Classic science fiction, by and large, has proven both myopic and optimistic when it comes to computers. Increased brain power was an obvious prediction, but few foresaw that computers would also become small, cheap, and ubiquitous, with all the tremendous attendant sociological implications. On the other hand, by all accounts we should long ago have been talking to our computers. Where is HAL 9000? The QWERTY keyboard is a clumsy dinosaur; of course you’d eventually like your computer to read your thoughts, but in the meantime, why can’t you just tell it what to do? Well, to a large extent, you can; you wouldn’t want to hand over control of a mission-critical task to a voice-driven computer just yet, but your computer need no longer be as deaf as a post either.

Wreck a Nice Beach — You’ve probably heard of ARPA, the advanced research wing of the U.S. Department of Defense during the Cold War; you’re certainly familiar with one of its creations, the Internet. Another ARPA project was to have computers know what people were saying – called "speech recognition". (I once proposed the term "autoglossomerolysis," but somehow it didn’t catch on.) In the early 1970s, ARPA threw massive amounts of funding at the problem.

The major obstacle was the acoustic model, which may be imagined as phonemic analysis. How can the computer work out whether a vowel is "ah" or "ee", whether a consonant is "p" or "t", or even where the phoneme boundaries are? Most researchers expected that computers would find the features of speech, corresponding to how the mouth produced the sounds: "this is a voiced guttural stop, that is a rounded front vowel". What the ARPA-funded research demonstrated, though, was that you could make more significant practical progress by doing something much more crude. First, characterize the raw sound by a minimal set of numbers; then, match those numbers against a template – e.g., this sound is a "p" because numerically it looks like a prerecorded "p".

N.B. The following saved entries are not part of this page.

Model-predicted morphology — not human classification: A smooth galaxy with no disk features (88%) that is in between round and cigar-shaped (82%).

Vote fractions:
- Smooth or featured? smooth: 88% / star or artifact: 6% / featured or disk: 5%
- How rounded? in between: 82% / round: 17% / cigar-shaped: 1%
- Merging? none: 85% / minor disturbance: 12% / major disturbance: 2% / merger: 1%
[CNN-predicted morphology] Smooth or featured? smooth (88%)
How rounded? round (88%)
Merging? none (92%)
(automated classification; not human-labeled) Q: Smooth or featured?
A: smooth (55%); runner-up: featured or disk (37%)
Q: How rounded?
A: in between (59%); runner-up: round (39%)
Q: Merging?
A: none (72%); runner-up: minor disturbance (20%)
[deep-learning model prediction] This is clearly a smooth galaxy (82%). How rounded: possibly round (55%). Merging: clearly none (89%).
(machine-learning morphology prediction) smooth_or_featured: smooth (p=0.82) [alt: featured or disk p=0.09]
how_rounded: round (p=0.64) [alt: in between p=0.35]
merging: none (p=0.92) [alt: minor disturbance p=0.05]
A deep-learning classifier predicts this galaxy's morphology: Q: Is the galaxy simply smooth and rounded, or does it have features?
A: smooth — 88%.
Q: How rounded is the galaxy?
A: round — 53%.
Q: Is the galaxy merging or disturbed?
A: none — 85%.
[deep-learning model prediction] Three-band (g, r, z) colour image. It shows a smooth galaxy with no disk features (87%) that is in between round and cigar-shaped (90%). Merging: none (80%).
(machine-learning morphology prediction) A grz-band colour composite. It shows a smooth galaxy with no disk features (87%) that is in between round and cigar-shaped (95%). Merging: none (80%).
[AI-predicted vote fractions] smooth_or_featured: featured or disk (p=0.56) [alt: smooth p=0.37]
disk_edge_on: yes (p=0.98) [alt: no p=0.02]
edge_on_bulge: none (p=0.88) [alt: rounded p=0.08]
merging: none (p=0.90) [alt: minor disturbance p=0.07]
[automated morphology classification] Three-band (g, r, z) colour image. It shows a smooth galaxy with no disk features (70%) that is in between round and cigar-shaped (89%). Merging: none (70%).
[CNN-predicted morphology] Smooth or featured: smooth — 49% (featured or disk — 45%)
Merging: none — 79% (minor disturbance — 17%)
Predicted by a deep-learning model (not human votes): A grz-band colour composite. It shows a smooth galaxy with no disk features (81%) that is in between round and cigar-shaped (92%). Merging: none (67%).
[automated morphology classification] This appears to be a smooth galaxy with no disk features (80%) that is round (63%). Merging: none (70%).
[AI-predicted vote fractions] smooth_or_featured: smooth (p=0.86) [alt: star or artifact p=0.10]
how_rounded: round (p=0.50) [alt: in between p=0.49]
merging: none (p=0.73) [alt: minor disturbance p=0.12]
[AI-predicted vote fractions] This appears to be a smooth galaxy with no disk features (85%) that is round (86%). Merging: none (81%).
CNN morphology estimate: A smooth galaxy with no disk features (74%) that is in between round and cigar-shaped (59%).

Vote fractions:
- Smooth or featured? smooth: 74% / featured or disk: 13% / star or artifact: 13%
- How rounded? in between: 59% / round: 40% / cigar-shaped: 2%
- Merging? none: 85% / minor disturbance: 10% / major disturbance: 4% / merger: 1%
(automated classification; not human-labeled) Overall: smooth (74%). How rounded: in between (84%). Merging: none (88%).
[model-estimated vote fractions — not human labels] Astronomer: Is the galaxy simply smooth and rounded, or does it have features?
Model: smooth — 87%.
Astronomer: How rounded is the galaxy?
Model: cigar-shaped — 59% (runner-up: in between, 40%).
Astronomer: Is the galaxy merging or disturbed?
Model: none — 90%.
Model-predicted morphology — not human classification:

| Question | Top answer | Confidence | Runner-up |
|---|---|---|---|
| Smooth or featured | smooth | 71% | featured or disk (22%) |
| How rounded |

The trick here lies in the notion "looks like." James Baker, then a graduate student at Carnegie-Mellon University, applied to speech recognition pattern-matching a probabilistic mathematical device called a "hidden Markov model" (HMM). The results proved so superior in that first ARPA funding round that all modern speech recognition uses HMM – a fact which is astounding for two reasons. First, HMM is fundamentally not only crude but almost certainly wrong – however our ears and brains hear and analyze speech, HMM is surely not it. Second, it’s amazing that we’ve been doing speech recognition the same way for so long. To be sure, modern HMM is vastly more sophisticated than in those days; and one should not underestimate the importance of software optimization, a direction pioneered, again, by James Baker, who went on to found Dragon Systems. But the really important development has been in hardware. Computers are now about a thousand times faster and a thousand times larger in resources, and a thousand times smaller in size and cost, than in those early days, so they have at last begun to meet speech recognition’s mathematical demands.

<http://www.dragonsystems.com/about/>

In the early 1990s, Apple created its own system-level speech recognition component, PlainTalk. But PlainTalk’s genius lies in its compromises: it doesn’t need training for a particular user, but it does only discrete speech recognition, matching a short phrase to a finite list of predefined possibilities. The holy grail is continuous speech recognition (CSR) – basically, you talk and the computer types. And CSR is definitely here, thanks to IBM’s ViaVoice Enhanced Edition.

<http://www-4.ibm.com/software/speech/mac/newmac />

<http://www-4.ibm.com/software/speech/support/ faqmacenh.html>

Hail CSR — HAL 9000 notwithstanding, the obstacles to continuous speech recognition are severe, as the history of IBM’s research illustrates. They started as early as the 1950s and were among the recipients of ARPA’s early funding; yet only within the last five years has IBM marketed consumer-level dictation software. Just consider: The acoustic model must find your phonemes despite the way sounds are disguised by word boundaries and sentence stress. Yet unlike discrete speech recognition, your "command" is never clearly over, so the acoustic model must also be extremely fast, to keep up with you. Plus, it isn’t the only model involved: there must be a linguistic model to group your phonemes into words, matched not from some tiny list but from a possible vocabulary of tens of thousands of words.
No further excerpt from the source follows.